** AIM OF THE EXERCISE **
Count the lines of data below that include "bottle". Provide only the number.

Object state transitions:
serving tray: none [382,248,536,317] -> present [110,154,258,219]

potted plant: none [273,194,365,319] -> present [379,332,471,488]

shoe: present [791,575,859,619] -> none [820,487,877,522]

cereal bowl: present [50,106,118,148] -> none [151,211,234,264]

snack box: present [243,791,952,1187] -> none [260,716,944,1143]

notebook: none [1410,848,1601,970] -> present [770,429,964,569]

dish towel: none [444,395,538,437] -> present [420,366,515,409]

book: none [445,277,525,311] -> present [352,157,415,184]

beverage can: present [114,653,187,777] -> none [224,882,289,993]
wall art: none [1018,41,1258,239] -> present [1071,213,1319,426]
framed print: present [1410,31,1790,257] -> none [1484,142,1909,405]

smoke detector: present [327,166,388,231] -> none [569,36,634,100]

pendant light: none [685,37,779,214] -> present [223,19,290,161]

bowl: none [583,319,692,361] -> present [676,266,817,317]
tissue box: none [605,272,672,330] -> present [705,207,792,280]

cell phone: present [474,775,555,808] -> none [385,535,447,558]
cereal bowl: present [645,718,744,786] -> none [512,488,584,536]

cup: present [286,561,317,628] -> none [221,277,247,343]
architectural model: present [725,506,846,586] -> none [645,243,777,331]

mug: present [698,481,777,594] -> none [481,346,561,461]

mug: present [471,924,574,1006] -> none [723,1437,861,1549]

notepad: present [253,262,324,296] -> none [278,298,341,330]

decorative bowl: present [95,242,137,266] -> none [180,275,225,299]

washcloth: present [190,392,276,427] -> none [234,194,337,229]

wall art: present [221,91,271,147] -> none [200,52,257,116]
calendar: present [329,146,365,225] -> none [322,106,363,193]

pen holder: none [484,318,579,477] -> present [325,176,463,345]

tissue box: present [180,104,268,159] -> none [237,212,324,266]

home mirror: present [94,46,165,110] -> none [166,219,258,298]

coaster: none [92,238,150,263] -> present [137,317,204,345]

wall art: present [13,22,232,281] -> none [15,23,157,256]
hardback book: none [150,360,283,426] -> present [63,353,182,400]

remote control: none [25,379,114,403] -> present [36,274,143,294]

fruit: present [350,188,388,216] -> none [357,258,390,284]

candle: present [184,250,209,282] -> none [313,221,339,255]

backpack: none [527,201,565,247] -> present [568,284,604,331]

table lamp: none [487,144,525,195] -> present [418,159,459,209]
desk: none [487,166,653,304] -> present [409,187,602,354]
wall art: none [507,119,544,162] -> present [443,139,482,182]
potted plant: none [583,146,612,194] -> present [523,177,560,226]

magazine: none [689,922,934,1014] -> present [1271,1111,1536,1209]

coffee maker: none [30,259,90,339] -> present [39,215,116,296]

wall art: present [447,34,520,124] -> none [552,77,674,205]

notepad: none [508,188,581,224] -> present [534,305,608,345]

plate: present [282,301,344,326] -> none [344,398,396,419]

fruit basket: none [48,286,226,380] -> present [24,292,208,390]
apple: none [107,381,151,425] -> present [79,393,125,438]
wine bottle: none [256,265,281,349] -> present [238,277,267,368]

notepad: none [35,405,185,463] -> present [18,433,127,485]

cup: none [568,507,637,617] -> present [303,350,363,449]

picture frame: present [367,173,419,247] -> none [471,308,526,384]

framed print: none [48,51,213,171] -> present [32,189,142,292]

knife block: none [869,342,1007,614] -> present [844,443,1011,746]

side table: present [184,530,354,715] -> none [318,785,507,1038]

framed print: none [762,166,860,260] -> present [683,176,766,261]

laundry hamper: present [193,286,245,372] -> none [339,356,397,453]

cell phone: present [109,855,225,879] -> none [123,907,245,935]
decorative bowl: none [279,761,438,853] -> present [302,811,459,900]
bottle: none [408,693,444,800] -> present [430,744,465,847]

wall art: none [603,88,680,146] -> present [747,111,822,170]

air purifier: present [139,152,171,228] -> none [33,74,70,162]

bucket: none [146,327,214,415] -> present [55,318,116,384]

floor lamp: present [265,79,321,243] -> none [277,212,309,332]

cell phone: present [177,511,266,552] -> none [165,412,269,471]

** ANSWER TO THIS PROBLEM **
2